Categories: Notícias

Apple cede à pressão do Cade e permitirá lojas de apps e pagamentos externos no iOS brasileiro

Share

Uma mudança significativa no ecossistema da Apple no Brasil está a caminho. A gigante da tecnologia oficializou um acordo com o Conselho Administrativo de Defesa Econômica (Cade) para autorizar a instalação de plataformas de aplicativos de terceiros e a utilização de sistemas de pagamento alternativos em seus iPhones operando em território nacional. Essa decisão marca uma alteração substancial na política da empresa no país.

A alteração nas normas do sistema operacional iOS é um desdobramento de uma investigação conduzida pelo Cade. O órgão antitruste brasileiro analisou as práticas da companhia com o objetivo de fomentar um ambiente mais competitivo no mercado de distribuição de softwares e serviços digitais, buscando maior equidade para usuários e desenvolvedores.
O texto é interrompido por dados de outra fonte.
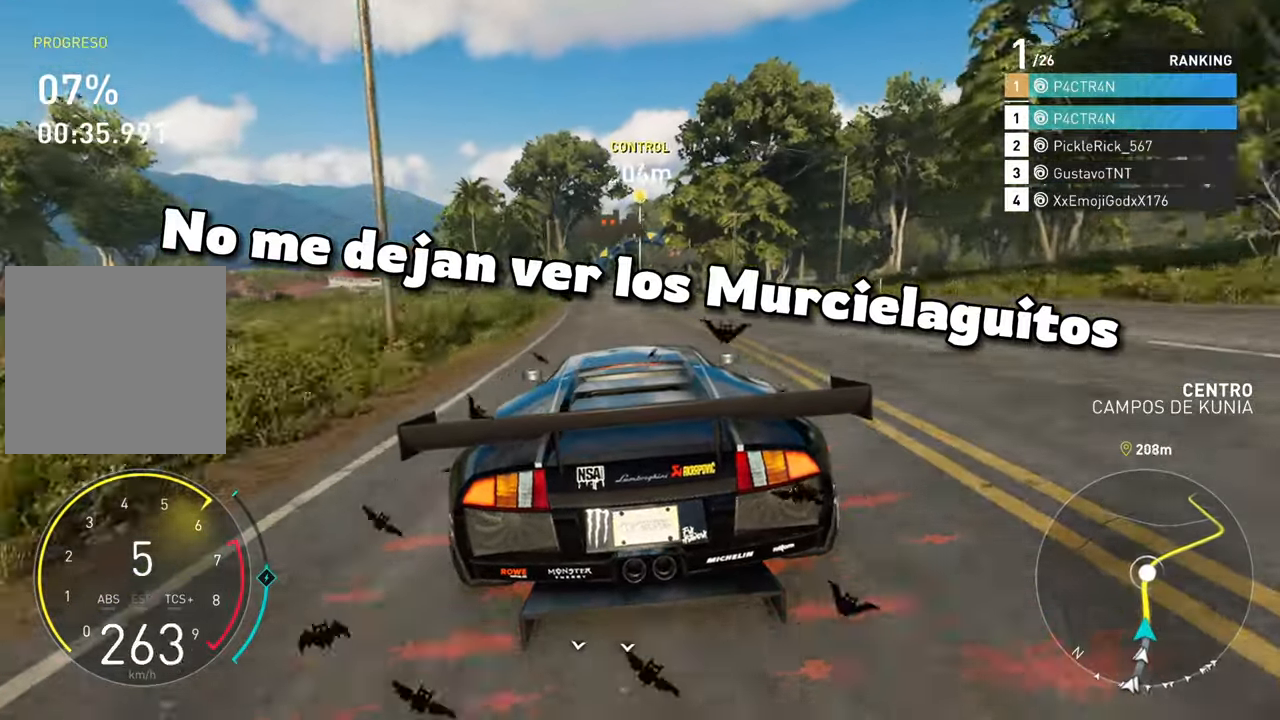
{"buttons": ["R2"], "left_stick": "center", "right_stick": "center", "events": [[50, "left_stick", "left"], [284, "left_stick", "center"]]}
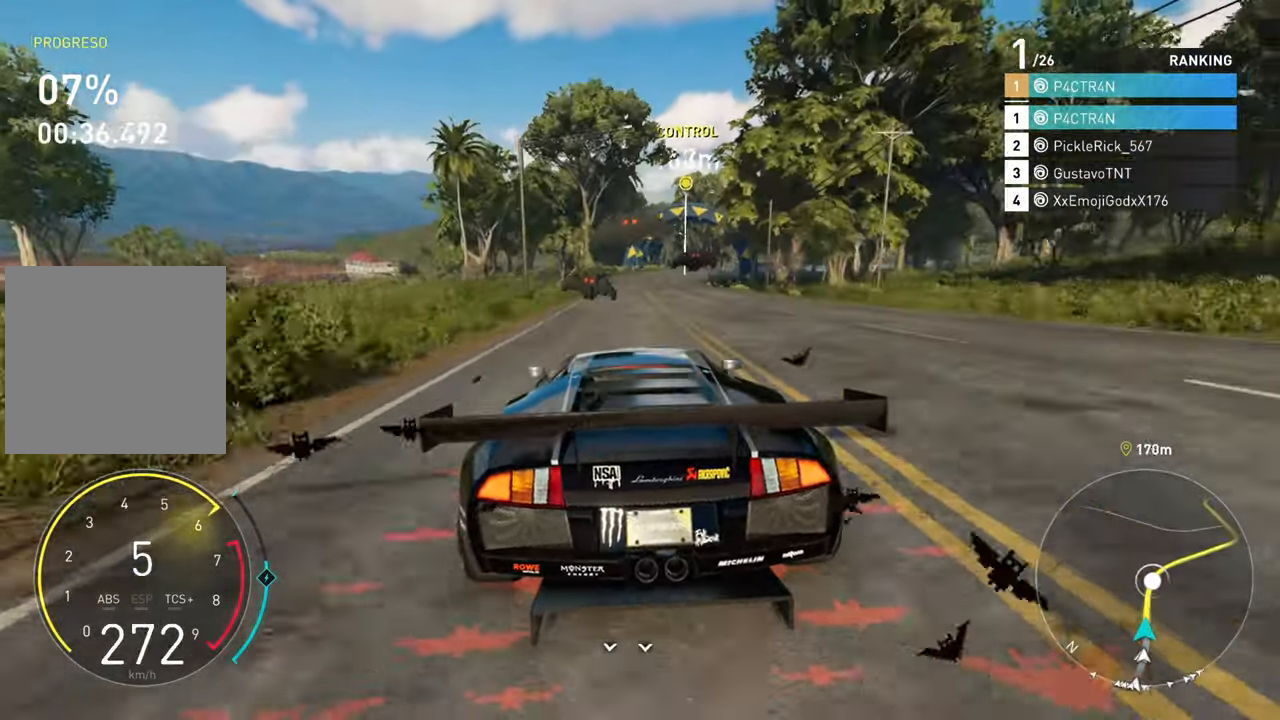
{"buttons": ["R2"], "left_stick": "right", "right_stick": "center", "events": [[484, "left_stick", "right"]]}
Novas opções chegam à distribuição de softwares para iPhones no país

Em breve, os proprietários de iPhones no Brasil terão a possibilidade de acessar lojas de aplicativos que não a App Store oficial, o que promete ampliar a diversidade de softwares disponíveis. Essa medida abre portas para que os desenvolvedores distribuam seus produtos por canais alternativos, potencialmente com novas condições comerciais e modelos de negócio mais flexíveis.

A flexibilização impacta diretamente a experiência do consumidor, que poderá descobrir aplicativos exclusivos ou ofertas diferenciadas em plataformas de terceiros. A expectativa é de um aumento na variedade de opções e na concorrência entre os fornecedores de software para o ambiente iOS, beneficiando a inovação e o poder de escolha.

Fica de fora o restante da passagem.